# [Records supplied]

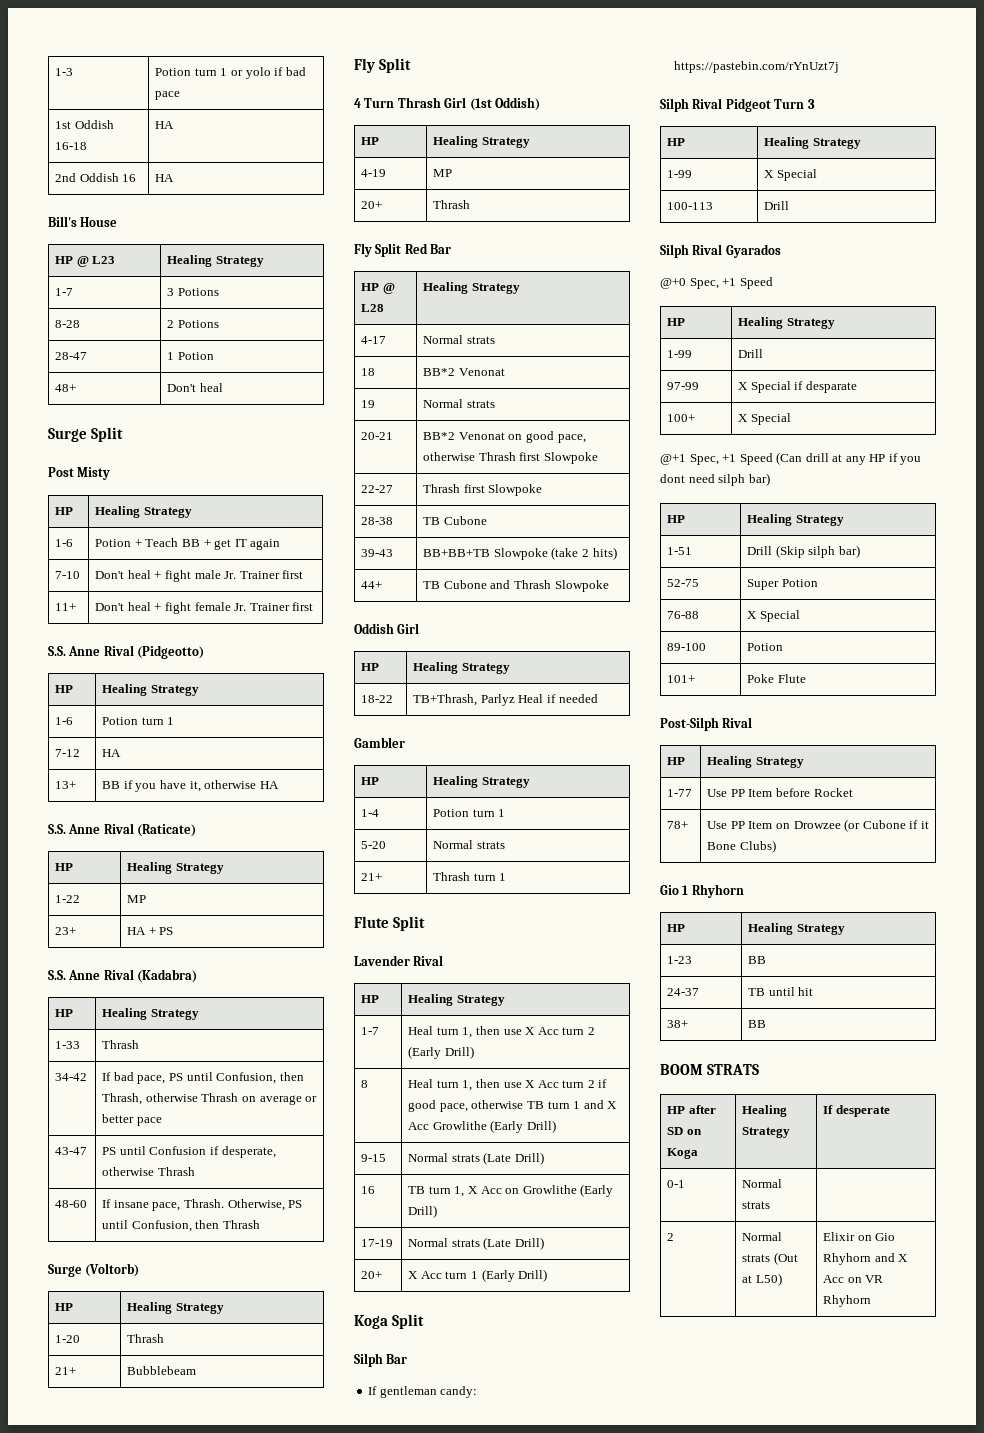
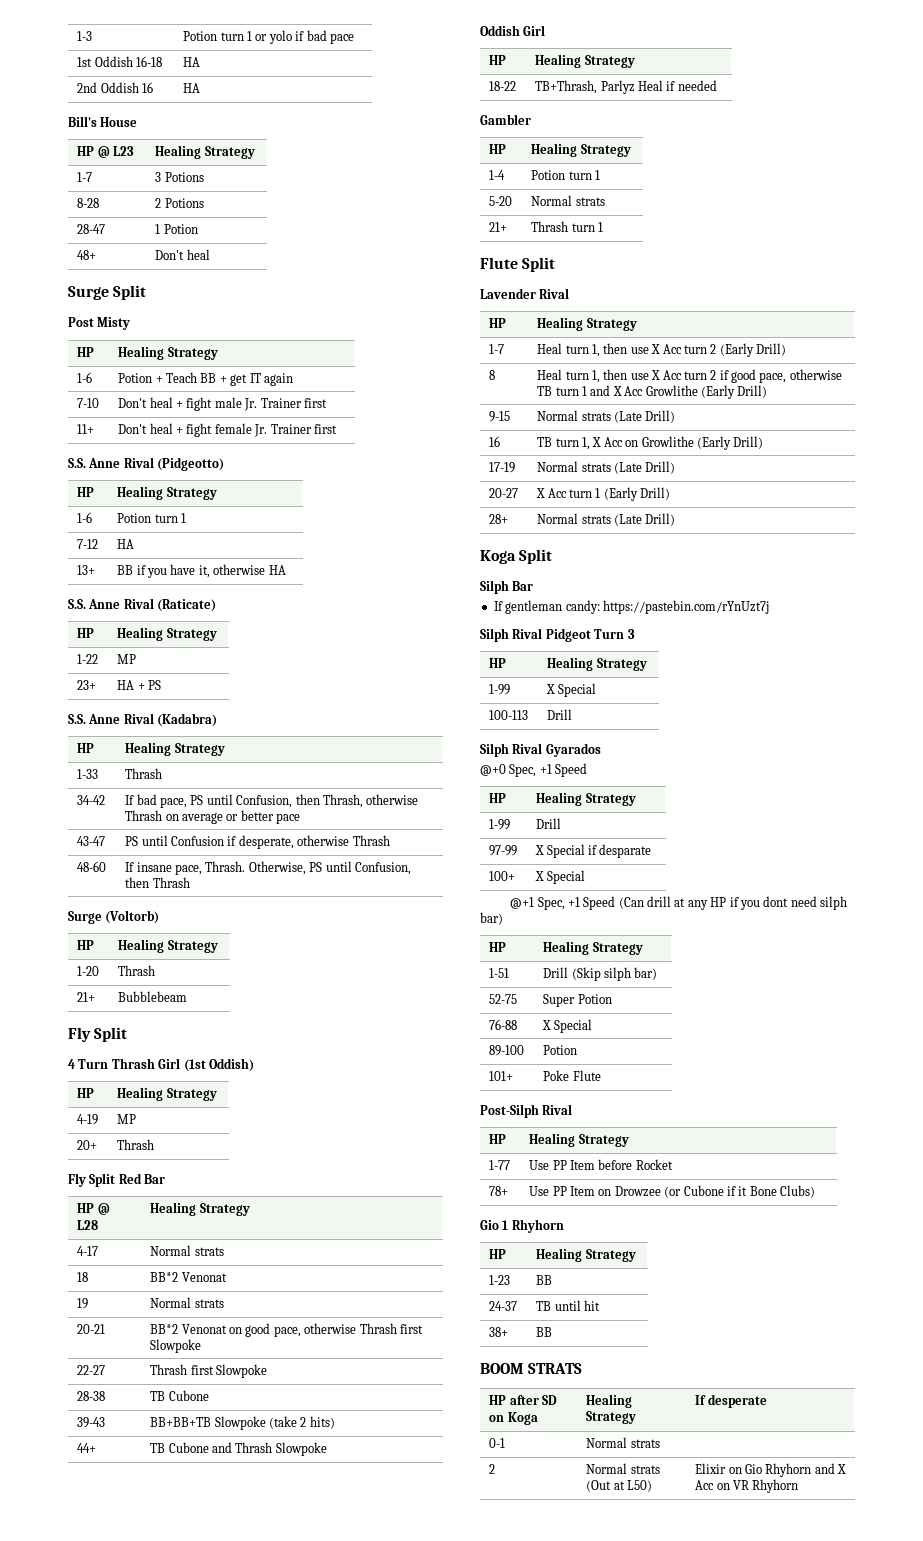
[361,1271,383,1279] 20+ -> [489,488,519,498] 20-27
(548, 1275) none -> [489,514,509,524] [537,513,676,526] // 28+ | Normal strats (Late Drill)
==
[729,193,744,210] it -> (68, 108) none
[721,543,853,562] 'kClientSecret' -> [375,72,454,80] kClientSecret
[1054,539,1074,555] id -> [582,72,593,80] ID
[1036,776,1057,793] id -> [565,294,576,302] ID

# [Work order]
Where the line holding "[361,1271,383,1279] 20+ ->" appears in the listing above, start reproducing exactly, and end with the line holding "(548, 1275) none".

# [Exercise solution]
[361,1271,383,1279] 20+ -> [489,488,519,498] 20-27
(548, 1275) none -> [489,514,509,524] [537,513,676,526] // 28+ | Normal strats (Late Drill)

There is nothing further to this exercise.